RECORDS FOR THE TASK
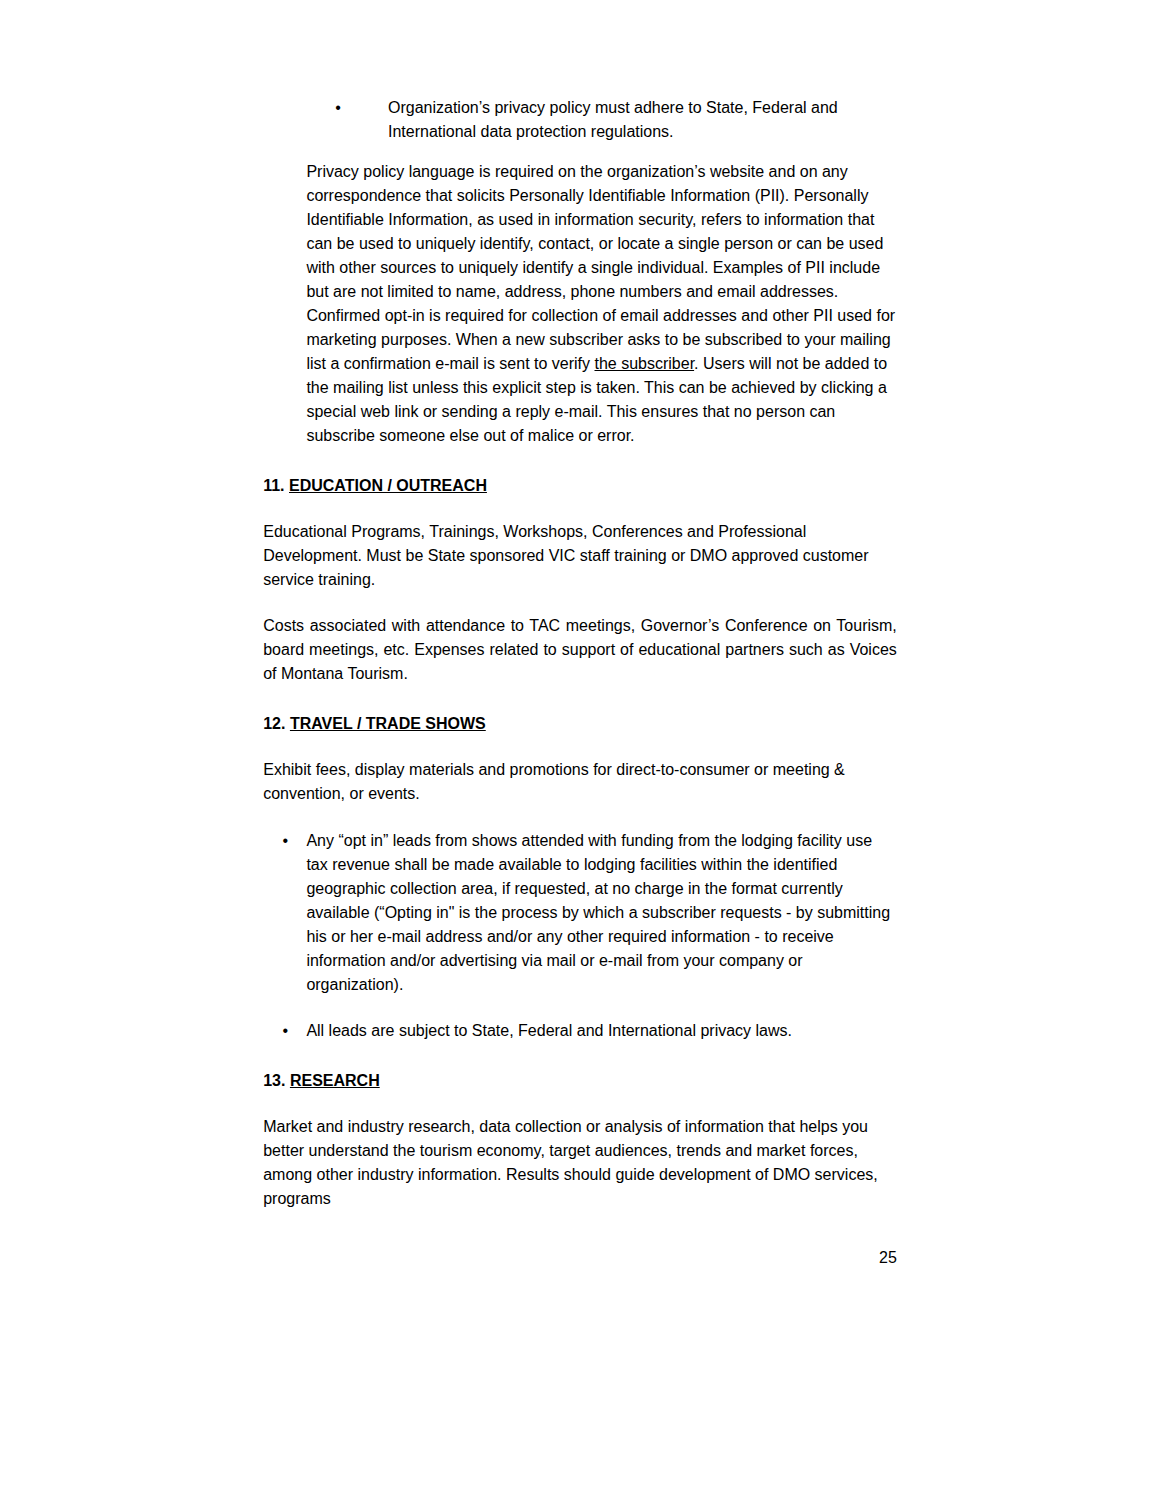• Organization’s privacy policy must adhere to State, Federal and International data protection regulations.
Privacy policy language is required on the organization’s website and on any correspondence that solicits Personally Identifiable Information (PII). Personally Identifiable Information, as used in information security, refers to information that can be used to uniquely identify, contact, or locate a single person or can be used with other sources to uniquely identify a single individual. Examples of PII include but are not limited to name, address, phone numbers and email addresses. Confirmed opt-in is required for collection of email addresses and other PII used for marketing purposes. When a new subscriber asks to be subscribed to your mailing list a confirmation e-mail is sent to verify the subscriber. Users will not be added to the mailing list unless this explicit step is taken. This can be achieved by clicking a special web link or sending a reply e-mail. This ensures that no person can subscribe someone else out of malice or error.
11. EDUCATION / OUTREACH
Educational Programs, Trainings, Workshops, Conferences and Professional Development. Must be State sponsored VIC staff training or DMO approved customer service training.
Costs associated with attendance to TAC meetings, Governor’s Conference on Tourism, board meetings, etc. Expenses related to support of educational partners such as Voices of Montana Tourism.
12. TRAVEL / TRADE SHOWS
Exhibit fees, display materials and promotions for direct-to-consumer or meeting & convention, or events.
Any “opt in” leads from shows attended with funding from the lodging facility use tax revenue shall be made available to lodging facilities within the identified geographic collection area, if requested, at no charge in the format currently available (“Opting in" is the process by which a subscriber requests - by submitting his or her e-mail address and/or any other required information - to receive information and/or advertising via mail or e-mail from your company or organization).
All leads are subject to State, Federal and International privacy laws.
13. RESEARCH
Market and industry research, data collection or analysis of information that helps you better understand the tourism economy, target audiences, trends and market forces, among other industry information. Results should guide development of DMO services, programs
25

TO DO
Write out the lines of the material above exactly, from its first line through the line that contains "12. TRAVEL / TRADE SHOWS", so that no picture appears in the copy.

ANSWER BOX
• Organization’s privacy policy must adhere to State, Federal and International data protection regulations.
Privacy policy language is required on the organization’s website and on any correspondence that solicits Personally Identifiable Information (PII). Personally Identifiable Information, as used in information security, refers to information that can be used to uniquely identify, contact, or locate a single person or can be used with other sources to uniquely identify a single individual. Examples of PII include but are not limited to name, address, phone numbers and email addresses. Confirmed opt-in is required for collection of email addresses and other PII used for marketing purposes. When a new subscriber asks to be subscribed to your mailing list a confirmation e-mail is sent to verify the subscriber. Users will not be added to the mailing list unless this explicit step is taken. This can be achieved by clicking a special web link or sending a reply e-mail. This ensures that no person can subscribe someone else out of malice or error.
11. EDUCATION / OUTREACH
Educational Programs, Trainings, Workshops, Conferences and Professional Development. Must be State sponsored VIC staff training or DMO approved customer service training.
Costs associated with attendance to TAC meetings, Governor’s Conference on Tourism, board meetings, etc. Expenses related to support of educational partners such as Voices of Montana Tourism.
12. TRAVEL / TRADE SHOWS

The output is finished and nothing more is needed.